* PROMPT *
Please write out exactly the lines of the data below from the line holding "Obstetrics and Gynecology" through the line holding "Don't wait to", and leave out the rest.

[Transcribed page contents]

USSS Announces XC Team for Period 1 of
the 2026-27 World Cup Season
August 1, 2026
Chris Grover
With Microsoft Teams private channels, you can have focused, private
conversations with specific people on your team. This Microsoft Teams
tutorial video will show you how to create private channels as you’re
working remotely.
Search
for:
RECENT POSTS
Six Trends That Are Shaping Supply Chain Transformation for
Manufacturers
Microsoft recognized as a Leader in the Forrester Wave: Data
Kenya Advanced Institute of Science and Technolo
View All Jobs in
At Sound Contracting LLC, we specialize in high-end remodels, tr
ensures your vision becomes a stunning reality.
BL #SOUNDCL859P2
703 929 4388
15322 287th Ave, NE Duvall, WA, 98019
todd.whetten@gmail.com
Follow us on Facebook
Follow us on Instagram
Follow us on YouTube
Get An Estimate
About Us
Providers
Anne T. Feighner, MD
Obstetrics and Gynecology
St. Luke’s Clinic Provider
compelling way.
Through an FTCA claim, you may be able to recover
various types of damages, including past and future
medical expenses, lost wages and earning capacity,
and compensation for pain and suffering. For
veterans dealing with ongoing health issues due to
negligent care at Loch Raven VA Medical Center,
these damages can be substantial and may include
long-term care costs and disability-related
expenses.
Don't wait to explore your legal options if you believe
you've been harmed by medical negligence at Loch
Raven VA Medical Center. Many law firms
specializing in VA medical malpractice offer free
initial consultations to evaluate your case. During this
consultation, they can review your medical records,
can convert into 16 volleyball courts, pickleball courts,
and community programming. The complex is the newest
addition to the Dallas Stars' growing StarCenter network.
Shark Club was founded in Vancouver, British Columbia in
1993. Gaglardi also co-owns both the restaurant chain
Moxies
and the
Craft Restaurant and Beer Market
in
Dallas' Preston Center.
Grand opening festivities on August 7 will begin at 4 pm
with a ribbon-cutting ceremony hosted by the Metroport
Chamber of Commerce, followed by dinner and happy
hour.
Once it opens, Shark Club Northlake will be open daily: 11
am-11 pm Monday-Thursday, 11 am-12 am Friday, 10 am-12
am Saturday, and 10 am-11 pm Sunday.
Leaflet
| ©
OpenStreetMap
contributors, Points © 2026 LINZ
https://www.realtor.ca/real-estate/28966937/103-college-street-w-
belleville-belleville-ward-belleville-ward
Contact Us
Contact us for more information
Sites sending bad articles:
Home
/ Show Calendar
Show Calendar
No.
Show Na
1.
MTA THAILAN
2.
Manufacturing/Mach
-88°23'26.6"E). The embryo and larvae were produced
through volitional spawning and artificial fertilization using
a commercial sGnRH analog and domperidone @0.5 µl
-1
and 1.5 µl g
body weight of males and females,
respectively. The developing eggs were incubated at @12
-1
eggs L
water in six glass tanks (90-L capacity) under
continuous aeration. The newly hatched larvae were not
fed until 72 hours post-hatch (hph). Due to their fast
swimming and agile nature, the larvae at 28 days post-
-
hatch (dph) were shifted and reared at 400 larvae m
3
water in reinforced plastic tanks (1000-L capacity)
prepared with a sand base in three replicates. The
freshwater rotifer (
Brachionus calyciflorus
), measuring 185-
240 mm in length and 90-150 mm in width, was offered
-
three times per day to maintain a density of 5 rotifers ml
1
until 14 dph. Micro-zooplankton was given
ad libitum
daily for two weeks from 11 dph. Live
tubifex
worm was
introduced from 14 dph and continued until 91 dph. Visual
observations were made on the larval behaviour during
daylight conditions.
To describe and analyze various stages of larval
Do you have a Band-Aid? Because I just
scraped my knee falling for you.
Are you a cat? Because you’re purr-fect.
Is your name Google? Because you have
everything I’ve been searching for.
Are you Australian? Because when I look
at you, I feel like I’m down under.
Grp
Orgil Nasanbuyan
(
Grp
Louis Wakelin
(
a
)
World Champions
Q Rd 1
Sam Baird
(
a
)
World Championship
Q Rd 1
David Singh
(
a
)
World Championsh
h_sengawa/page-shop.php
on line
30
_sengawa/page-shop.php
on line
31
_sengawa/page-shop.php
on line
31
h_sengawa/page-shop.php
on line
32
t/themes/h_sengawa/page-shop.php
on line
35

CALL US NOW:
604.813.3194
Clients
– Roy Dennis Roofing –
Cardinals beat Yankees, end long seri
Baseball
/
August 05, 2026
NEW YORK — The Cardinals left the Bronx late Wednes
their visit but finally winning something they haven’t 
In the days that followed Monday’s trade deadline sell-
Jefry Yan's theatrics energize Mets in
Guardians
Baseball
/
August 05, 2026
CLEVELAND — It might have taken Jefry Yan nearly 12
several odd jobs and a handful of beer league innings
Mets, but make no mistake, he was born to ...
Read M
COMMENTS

* RESPONSE TO THE TASK *
Obstetrics and Gynecology
St. Luke’s Clinic Provider
compelling way.
Through an FTCA claim, you may be able to recover
various types of damages, including past and future
medical expenses, lost wages and earning capacity,
and compensation for pain and suffering. For
veterans dealing with ongoing health issues due to
negligent care at Loch Raven VA Medical Center,
these damages can be substantial and may include
long-term care costs and disability-related
expenses.
Don't wait to explore your legal options if you believe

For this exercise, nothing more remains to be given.